Il percorso lungo la Sicilia

Questo viaggio ha avuto inizio dal mio paese di origine Montevago, una piccola realtà in provincia di Agrigento. Sono partita il 20 settembre ed ho terminato la pedalata a Catania il 17 ottobre. Da Montevago ci siamo diretti a Cinisi, poi verso la Riserva dello Zingaro, San Vito lo Capo, Erice, Trapani, Marsala, e Mazara del Vallo. Che magia!

Passavano i giorni ed io continuavo a sfogliare le immense ricchezze della mia regione Agrigento, Porto Empedocle, Caltagirone, Ragusa, Modica, Siracusa per poi arrivare a Catania passando per Pachino e Marzamemi. Anche se il tragitto iniziale ha subito delle modifiche rispetto al progetto iniziale è stato comunque un’esperienza emozionante.

La Sicilia è un mix di colori che vanno dal verde all’oro, tra campi pieni di uva con gli agricoltori impegnati nella vendemmia, e campi infiniti di ulivi pronti per la produzione dell’ottimo olio locale. Le trade si snodano tra dolci colline e pianure, salite inaspettate e discese mozzafiato. Ho scoperto luoghi che ignoravo e che sono riusciti a lasciarmi a bocca aperta.

La Sicilia è un sentimento, bellezza, ricchezza. I profumi della Sicilia si incarnano perfettamente con i paesaggi che ci offre e ci regala. La Sicilia è bellezza, non è una regione. È calore, tradizione, storia, cultura, lingue che si incrociano, dialetti mischiati che creano musica.

Le sorprese del viaggio

#inbiciperadamo si è rivelato un viaggio particolare sin dal primo giorno. All’altezza di Partanna mi si è staccata la sacca con la tenda e il sacco a pelo. Non me n’ero accorta subito, ero in discesa, e avevo le cuffie. Mi sono accorta della sacca mancante solo dopo essere scesa dalla bici. Ho ripercorso la strada indietro per un bel pezzo, ma della sacca nessuna traccia. “Bene, ma non benissimo!”.

A questo punto mi sono messa alla ricerca di un negozio per tentare di recuperare qualcosa che potesse assomigliare ad una tenda e sono andata a Castelvetrano. Qui il commesso del negozio preso da solidarietà mi ha regalato una tenda, una rimanenza di magazzino un po’ difettosa, ma meglio di niente. Ho rimediato un sacco a pelo e via, sono andata verso Santa Ninfa, dopo che la prima tappa era stata ormai compromessa.

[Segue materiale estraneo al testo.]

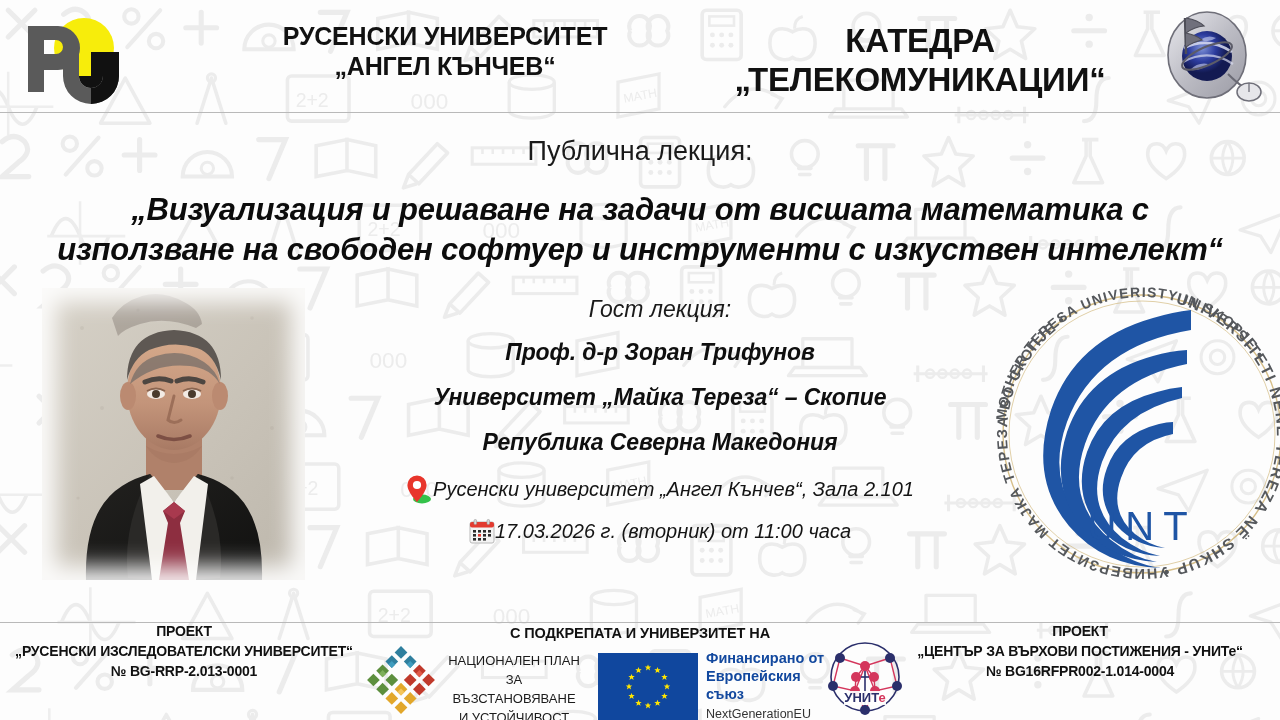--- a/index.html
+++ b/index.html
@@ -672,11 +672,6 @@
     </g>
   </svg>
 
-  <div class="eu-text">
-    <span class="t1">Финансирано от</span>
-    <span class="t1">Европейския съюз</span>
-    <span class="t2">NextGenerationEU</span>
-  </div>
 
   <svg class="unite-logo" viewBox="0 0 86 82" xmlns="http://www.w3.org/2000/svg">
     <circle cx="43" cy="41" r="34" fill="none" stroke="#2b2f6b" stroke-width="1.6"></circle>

All’altezza di Santa Ninfa, chiedendo informazioni su dove poter mettere la tenda, ho incontrato per caso una coppia che mi ha dato la possibilità di mettere la tenda nella loro campagna. Che bellezza!

Questo viaggio mi ha fatto incontrare un sacco di persone. Pedalare è ben diverso dal camminare, viaggiare in bici ci dà molto ed è completamente diverso dal movimento lento che si sperimenta viaggiando a piedi, non per questo ci priva di incontri che ritengo magici, possiamo sperimentare il caso anche così.

Grazie a #inbiciperadamo ho avuto modo di rivedere amici d’infanzia che non incontravo dalle lontanissime vacanze estive in cui ero una bambina. A Eraclea Minoa ho condiviso fornello e caffè con dei viandanti spagnoli, ed è stato subito un tripudio di caffè, risate e castigliano. Ad Agrigento ho vissuto giorni indimenticabili con i miei amici di AIDO e abbiamo condiviso eventi a favore della donazione di organi e tessuti. A Catania ho conosciuto Nauris, un ragazzo lettone che viaggia da sei anni. Con lui ho condiviso racconti su viaggi, esperienze vissute, escursioni e gite in giro per Catania. Un incontro magico.

Tra le tante emozioni che questo percorso mi ha regalato, c’è anche la capacità di comprendere che possiamo fare quello che non abbiamo mai fatto, nel momento in cui decidiamo di farlo. Per il 2020 non ho ancora programmato viaggi in bici, ma chissà… tutto è possibile!